A European study investigated the mechanisms underlying bacterial cell wall biosynthesis. This is expected to advance our knowledge on the role of cell walls in antibiotic resistance.


The bacterial cell wall (CW) is a dynamic structure outside of the cell membrane that maintains cell integrity. It also plays an important role in antibiotic resistance. Some bacteria have evolved mechanisms that allow them to switch between CW and CW-deficient states, also known as L-form. Although little is known about this bacterial process, L-form bacteria are believed to be involved in antibiotic resistance and chronic infections.
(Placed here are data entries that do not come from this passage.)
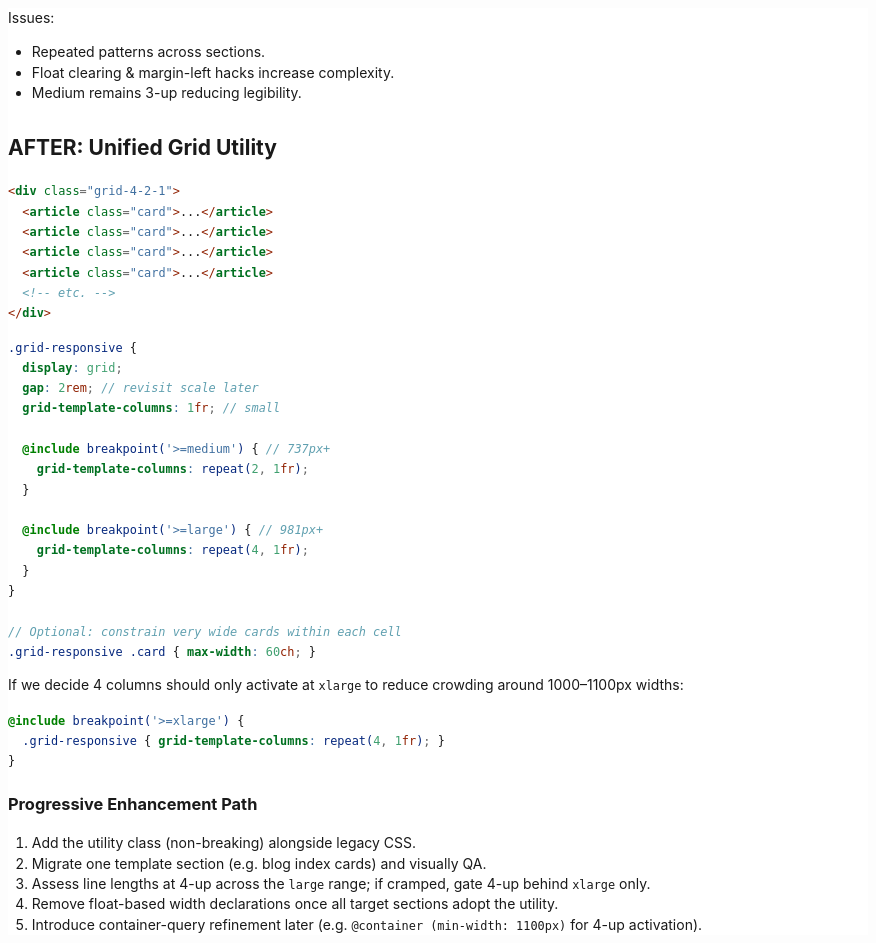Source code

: Issues:

- Repeated patterns across sections.
- Float clearing & margin-left hacks increase complexity.
- Medium remains 3-up reducing legibility.

## AFTER: Unified Grid Utility

```html
<div class="grid-4-2-1">
  <article class="card">...</article>
  <article class="card">...</article>
  <article class="card">...</article>
  <article class="card">...</article>
  <!-- etc. -->
</div>
```

```scss
.grid-responsive {
  display: grid;
  gap: 2rem; // revisit scale later
  grid-template-columns: 1fr; // small

  @include breakpoint('>=medium') { // 737px+
    grid-template-columns: repeat(2, 1fr);
  }

  @include breakpoint('>=large') { // 981px+
    grid-template-columns: repeat(4, 1fr);
  }
}

// Optional: constrain very wide cards within each cell
.grid-responsive .card { max-width: 60ch; }
```

If we decide 4 columns should only activate at `xlarge` to reduce crowding around 1000–1100px widths:

```scss
@include breakpoint('>=xlarge') {
  .grid-responsive { grid-template-columns: repeat(4, 1fr); }
}
```

### Progressive Enhancement Path

1. Add the utility class (non-breaking) alongside legacy CSS.
2. Migrate one template section (e.g. blog index cards) and visually QA.
3. Assess line lengths at 4-up across the `large` range; if cramped, gate 4-up behind `xlarge` only.
4. Remove float-based width declarations once all target sections adopt the utility.
5. Introduce container-query refinement later (e.g. `@container (min-width: 1100px)` for 4-up activation).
The EU-funded ‘Discovery and characterization of factors coupling the cytoskeleton to cell wall biogenesis in Bacillus subtilis’ (Rod-Shaping Proteins) project studied what determines cell wall synthesis. Scientists discovered that in the absence of the transporter protein YknWXYZ, the model bacterium Bacillus subtilis showed defects in CW synthesis. Seeking to unravel how bacteria switch from CW to CW-deficient form, project members generated a bacteria strain capable of changing CW state. A genetic screen was performed to identify genes essential for L-form bacterial division. Results indicated that most proteins involved in CW synthesis were dispensable for L-form survival and division. On the other hand, genes involved in cell membrane lipid biosynthesis and several stress conditions proved important for L-form biology. The findings of the Rod-Shaping Proteins project shed light into the functional significance of CW synthesis and its potential role in antibiotic resistance. The data on L-form biology are expected to provide the basis for future investigations on the clinical relevance of these bacterial strains and their potential role in chronic infections. Understanding the basic biology of rod-shaped bacteria has important consequences for the design of new antibiotics as well as managing antibiotic resistance.